Orthogonal and Linear Regressions and Pencils of Confocal Quadrics

This paper enhances and develops bridges between statistics, mechanics, and geometry. For a given system of points in $\mathbb R^k$ representing a sample of full rank, we construct an explicit pencil of confocal quadrics with the following properties: (i) All the hyperplanes for which the hyperplanar moments of inertia for the given system of points are equal, are tangent to the same quadrics from the pencil of quadrics. As an application, we develop regularization procedures for the orthogonal least square method, analogues of lasso and ridge methods from linear regression. (ii) For any given point $P$ among all the hyperplanes that contain it, the best fit is the tangent hyperplane to the quadric from the confocal pencil corresponding to the maximal Jacobi coordinate of the point $P$; the worst fit among the hyperplanes containing $P$ is the tangent hyperplane to the ellipsoid from the confocal pencil that contains $P$. The confocal pencil of quadrics provides a universal tool to solve the restricted principal component analysis restricted at any given point.
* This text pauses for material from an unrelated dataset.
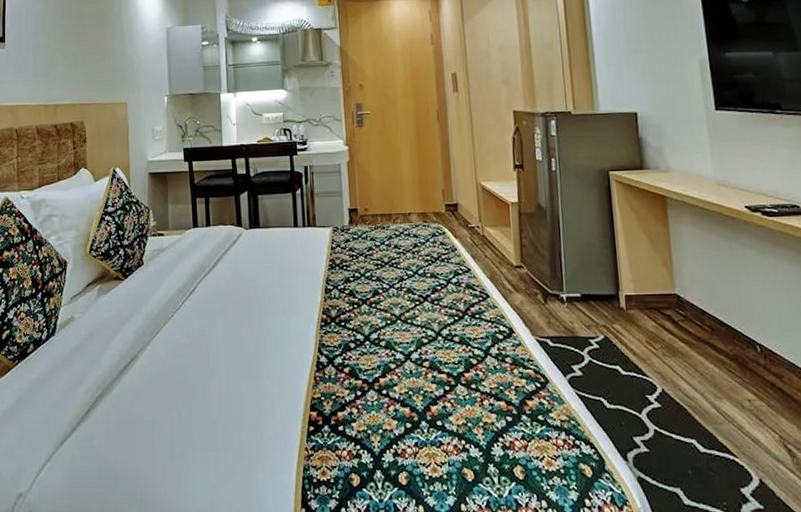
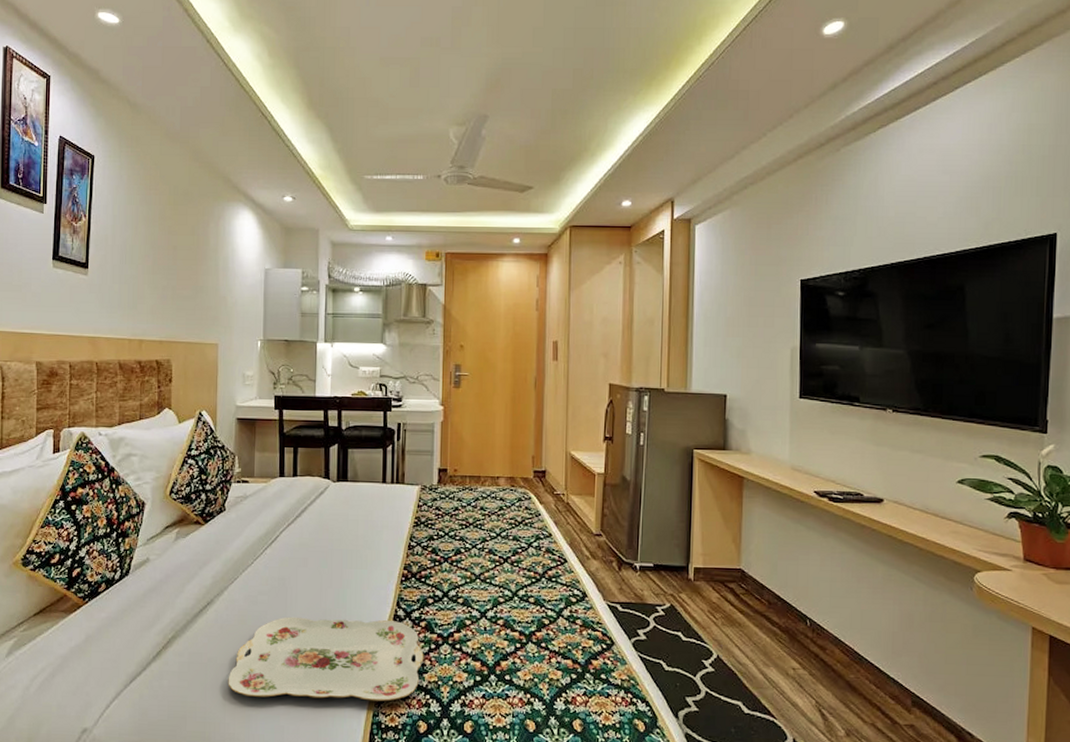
serving tray: none [156,368,351,454] -> present [228,616,424,702]

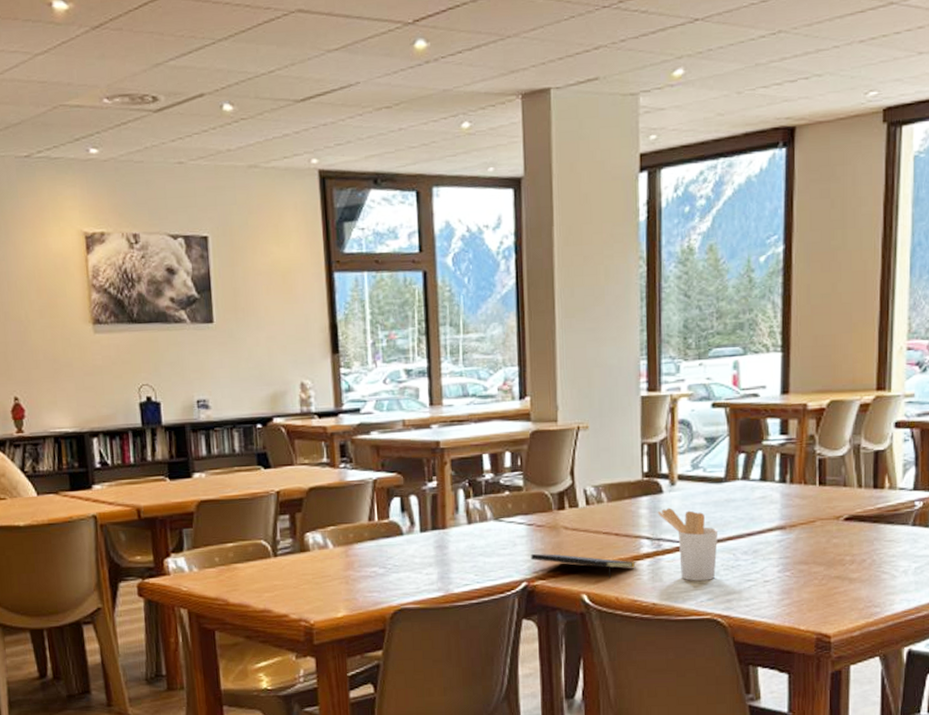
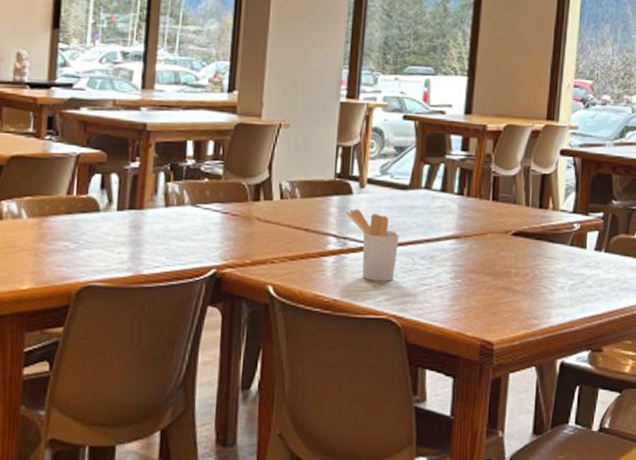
notepad: present [531,553,636,579] -> none [222,241,322,272]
Both results (i) and (ii) can be seen as generalizations of the classical result of Pearson on orthogonal regression. They have natural and important applications in the statistics of the errors-in-variables models (EIV). For the classical linear regressions we provide a geometric characterization of hyperplanes of least squares in a given direction among all hyperplanes which contain a given point. The obtained results have applications in restricted regressions, both ordinary and orthogonal ones. For the latter, a new formula for test statistic is derived. The developed methods and results are illustrated in natural statistics examples.